As for the comedy, though, the joke is on us. Vijay blackmails board members of a public limited company with inane personal stuff in response to which they vote for him as chairman; some of them even dance at the board meeting (somewhat à la that Vaikuntapuram film). Vijay’s “startup” — some kind of undefined social enterprise, I gathered because he keeps talking about serving those with hunger or some such — is a unicorn, but we never see him do any work on it except scroll through some India maps. Vivek’s dialogues often feel like a listicle of things that actor Vijay — or his colleagues — have said in his previous films, often so forcefully inserted that it bleeds a little. If you’re curious, yes, there is a fat-shaming joke about Yogi Babu too.
For most of the first half, the predictability of these beats and the setup-punchline-slomo structure of these scenes make us restless to just get on with it. I found myself wondering which of these punchlines would give me the much-awaited interval block. It felt like it took too long. In the second half, Vamshi Paidipally makes up for this somewhat. He ups the mass quotient, the obstacles shatter, and the sly remarks keep coming. While the intent is probably fan service, it’s unfair to classify this as exclusively for the fandom. If you can catch the references (I couldn’t, at least not all) and enjoy the ridiculousness (I most certainly could), Varisu is certainly tolerable.

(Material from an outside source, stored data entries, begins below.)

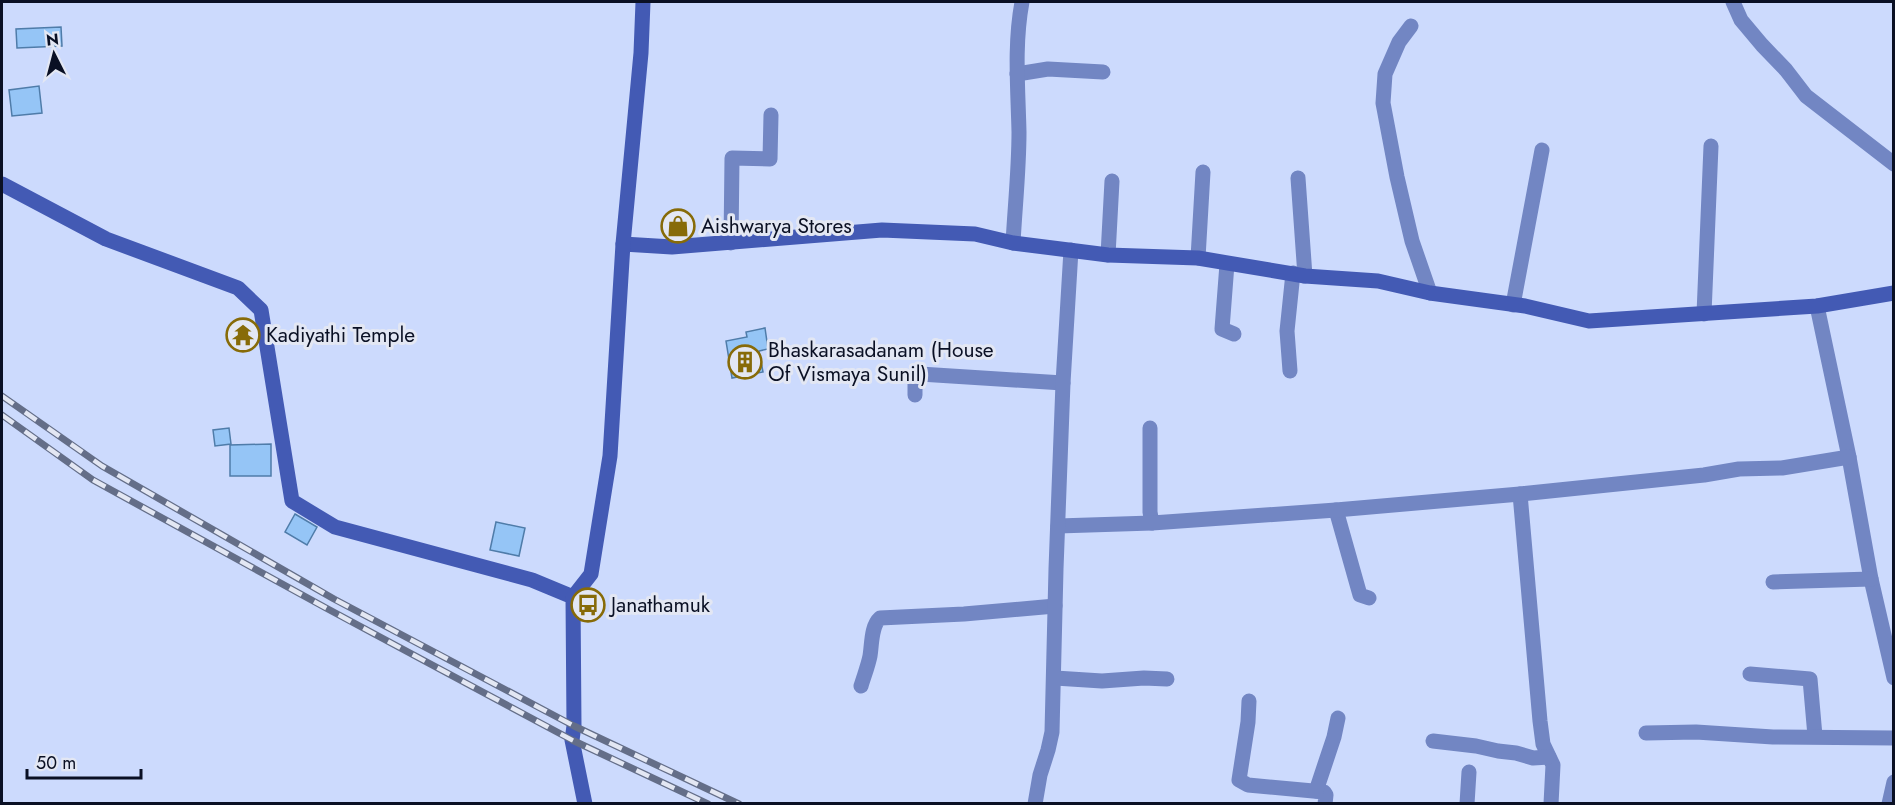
<svg xmlns="http://www.w3.org/2000/svg" width="1895" height="805" viewBox="0 0 1895 805" font-family="Jost,sans-serif">
<rect width="100%" height="100%" fill="#ccdafd"/>
<g fill="#95c5f6" stroke="#4f7ca9" stroke-width="1.5">
<polygon points="61,27 62,46 17,48 16,29"/>
<polygon points="39,86 42,113 12,116 9,90"/>
<polygon points="686,217 686,234 669,234 669,218"/>
<polygon points="765,328 768,349 759,351 763,372 732,378 726,341 747,337 746,332"/>
<polygon points="229,428 231,444 215,446 213,430"/>
<polygon points="271,444 271,476 230,476 230,445"/>
<polygon points="295,514 317,527 307,545 285,532"/>
<polygon points="496,522 525,528 519,556 490,550"/>
</g>
<g fill="none" stroke-linecap="round" stroke-linejoin="round">
<g stroke="#7286c3" stroke-width="15">
<polyline points="1733,2 1741,20 1762,45 1786,70 1806,96 1894,164"/>
<polyline points="1411,26 1399,42 1385,74 1383,103 1397,177 1412,241 1430,293"/>
<polyline points="1017,74 1048,69 1103,72"/>
<polyline points="1298,178 1305,276"/>
<polyline points="731,243 732,158 770,159 771,115"/>
<path d="M1013,243C1015,206 1019,169 1019,132C1018,88 1014,45 1022,2"/>
<polyline points="1108,255 1112,181"/>
<polyline points="1198,258 1203,172"/>
<polyline points="1227,264 1222,329 1234,334"/>
<polyline points="1513,305 1542,150"/>
<polyline points="1817,306 1849,457 1871,579 1894,678"/>
<polyline points="1704,314 1711,146"/>
<polyline points="1290,371 1287,331 1293,273"/>
<polyline points="915,395 915,377 920,374 1063,383"/>
<polyline points="1150,428 1150,512 1152,523"/>
<polyline points="1520,494 1540,721 1543,744 1553,765 1551,804"/>
<polyline points="1336,510 1360,595 1369,598"/>
<polyline points="1058,526 1152,523 1336,510 1520,494 1704,475 1739,469 1782,468 1849,457"/>
<polyline points="1773,582 1871,579"/>
<polyline points="1750,674 1810,679 1815,736"/>
<polyline points="1055,678 1102,681 1144,678 1167,679"/>
<path d="M861,686C864,676 868,666 870,656C872,644 871,626 880,618L964,614L1055,606"/>
<polyline points="1249,701 1248,722 1239,780 1248,785 1324,792 1326,795 1325,804"/>
<polyline points="1646,733 1696,732 1773,737 1894,738"/>
<polyline points="1433,741 1476,746 1498,751 1516,753 1533,758 1549,757"/>
<polyline points="1316,791 1334,737 1338,718"/>
<polyline points="1035,804 1040,775 1048,750 1052,732 1056,569 1063,383 1071,250"/>
<polyline points="1467,804 1469,772"/>
<polyline points="1889,804 1894,782"/>
</g>
<g stroke="#435ab4" stroke-width="15">
<polyline points="2,184 106,239 238,288 261,310 292,501 335,527 532,580 573,597 574,726 572,740 585,804"/>
<polyline points="623,244 672,247 882,230 975,234 1013,243 1108,255 1198,258 1305,276 1378,281 1430,293 1525,306 1589,321 1817,306 1894,293"/>
<polyline points="573,597 591,574 610,456 623,244 641,53 643,2"/>
</g>
<defs>
<g id="rail">
<polyline points="2,396 102,466 334,599 574,726 739,804"/>
<polyline points="2,415 93,480 326,608 572,740 708,804"/>
</g>
</defs>
<use href="#rail" stroke="#646e88" stroke-width="7"/>
<use href="#rail" stroke="#e3e7f3" stroke-width="4.5" stroke-dasharray="14" stroke-linecap="butt"/>
</g>
<defs>
<symbol id="shop-ring" viewBox="-11 -11 22 22"><circle r="9.5" fill="#e3e7f3" stroke="#876b08" stroke-width="1.5"/><path d="M-5-2.5h2.3a2.7 3.5 0 0 1 5.4 0H5L5.5 6h-11ZM-1.5-2.5h3a1.5 2.3 0 0 0-3 0Z" fill="#876b08"/></symbol>
<symbol id="temple-ring" viewBox="-11 -11 22 22"><circle r="9.5" fill="#e3e7f3" stroke="#876b08" stroke-width="1.5"/><path d="M0-6L5-2H3V0L6.5 2.5H4V6H1.5V3h-3V6H-4V2.5H-6.5L-3 0V-2H-5Z" fill="#876b08"/></symbol>
<symbol id="building-ring" viewBox="-11 -11 22 22"><circle r="9.5" fill="#e3e7f3" stroke="#876b08" stroke-width="1.5"/><path d="M-4-6H4V6H1V3H-1V6H-4ZM-2.5-4.3h1.7v1.8h-1.7ZM.8-4.3h1.7v1.8H.8ZM-2.5-1h1.7V.8h-1.7ZM.8-1h1.7V.8H.8Z" fill="#876b08"/></symbol>
<symbol id="bus-ring" viewBox="-11 -11 22 22"><circle r="9.5" fill="#e3e7f3" stroke="#876b08" stroke-width="1.5"/><path d="M-5-6H5V4H4V6H2V4H-2V6H-4V4H-5ZM-3.5-4V0h7V-4ZM-3.5 1.2v1.5H-2V1.2ZM2 1.2v1.5H3.5V1.2Z" fill="#876b08"/></symbol>
</defs>
<g fill-rule="evenodd">
<use href="#shop-ring" x="659" y="207" width="38" height="38"/>
<use href="#temple-ring" x="224" y="316" width="38" height="38"/>
<use href="#building-ring" x="726" y="343" width="38" height="38"/>
<use href="#bus-ring" x="569" y="586" width="38" height="38"/>
</g>
<g text-anchor="middle" stroke-width="6" stroke-linejoin="round" paint-order="stroke">
<g font-size="21" fill="#0a1024" stroke="#e3e7f3" text-anchor="start">
<text x="701" y="233">Aishwarya Stores</text>
<text x="266" y="342">Kadiyathi Temple</text>
<text x="768" y="357">Bhaskarasadanam (House<tspan x="768" dy="24">Of Vismaya Sunil)</tspan></text>
<text x="611" y="612">Janathamuk</text>
</g>
</g>
<rect width="1895" height="805" fill="none" stroke="#0a1024" stroke-width="6"/>
<g transform="translate(54 54) rotate(354)" stroke="#e3e7f3" stroke-width="4.5" paint-order="stroke">
<path d="M0-4.5L10 22L0 15L-10 22Z" fill="#0a1024"/>
<text y="-9" font-size="16" font-weight="bold" text-anchor="middle" fill="#0a1024">N</text>
</g>
<path d="M27 769v9h114v-9" fill="none" stroke="#0a1024" stroke-width="3"/>
<text x="36" y="769" font-size="18" fill="#0a1024" stroke="#e3e7f3" stroke-width="4.5" paint-order="stroke">50 m</text>
</svg>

That doesn’t discount its violently flattened-out view of the family structure. By its own admission — a moral-of-the-story type voice-over summary in the end — Varisu is a message padam. A message that prioritises the toxic family collective over progressive individual values. One that reduces its women to just wives and mothers destined to remain silent spectators and sufferers. Varisu celebrates a woman’s stoic acceptance of the kitchen as her place. It writes off a woman’s entire life of loneliness, lack of emotional fulfillment and blatant rejection by her husband with a one-word apology. It refuses to even consider a woman’s abject lack of agency in something as basic as where she lives — boxed around by her husband’s trigger happiness and father-in-law’s control of the finances — a legitimate problem. It fills its boardrooms with silly men.
In the end, the message is clear: Every family is upheld by the silencing and erasure of its women. Behind every victorious Varisu lies a million women's dead dreams and happiness.